There was very little publishing in English in the period following the Second World War. One of the pioneers in the field was Dolmen Press, led by Liam Miller, which published the works of poets Thomas Kinsella, Richard Murphy and John Montague in the early 1950’s.
The Irish University Press had been a large house and when it was wound up in l984 a great number of trained personnel were released onto the market. The new houses founded in the 1970’s and ‘80’s included Poolbeg, Wolfhound, O’Brien, Blackstaff, Brandon and Lilliput. Dedicated to the publishing of literature in particular, they grew throughout the 1980’s. The report: ‘Developing Publishing in Ireland: Cothú na Foilsitheoireachta in Eirinn’ in which the eminent British publisher, Charles Pick, surveyed the performance of a number of small Irish houses, was issued in 1988. The report found that there is considerable scope for growth in publishing particularly if export potential is concentrated upon.
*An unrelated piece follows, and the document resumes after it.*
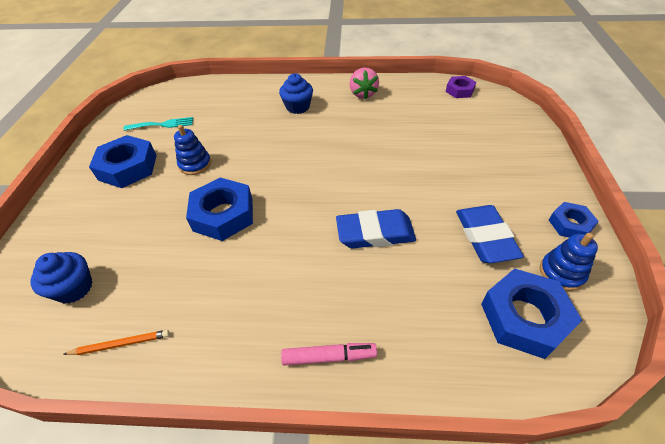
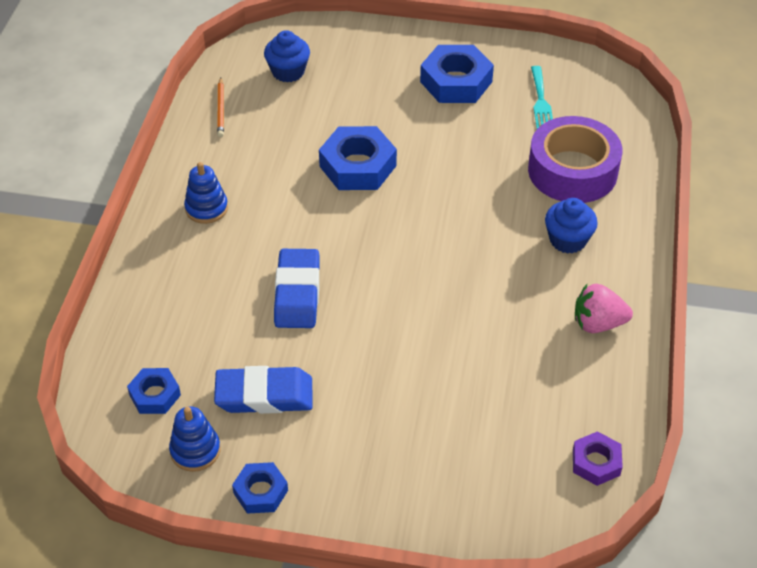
camera: 95 degrees right, 0 degrees up
blue stacking toy [174,125,211,175] -> blue stacking toy moved to [184,162,228,224]
pink marker [281,343,377,366] -> none
blue nut [481,268,582,359] -> blue nut [127,368,181,414], size x0.57
none -> purple tape [528,116,622,203]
Among the houses surveyed were the fast-growing women’s publisher, Attic Press, the Irish-language house, Coiscéim, and Wolfhound, Brandon and O’Brien. The report was considered by the Arts Council which, together with An Bórd Tráchtála (the Irish Export Board) and Forbairt (the State agency assisting indigenous business), has provided grant-aid to encourage the growth of publishing. A greater involvement in the British and European markets is expected to be a feature of the later 1990s. In regard to the European market, Irish publishers are particularly interested in the promotion of translations.
A new agency has been established to promote literature abroad, both in Irish and in English - the Ireland Literature Exchange/Idirmhalartám Litríocht Éireann (ILE). ILE promotes Irish literature and, in particular, literary translations. The Translation Fund of ILE assists foreign publications with the translation fees on works of Irish literature.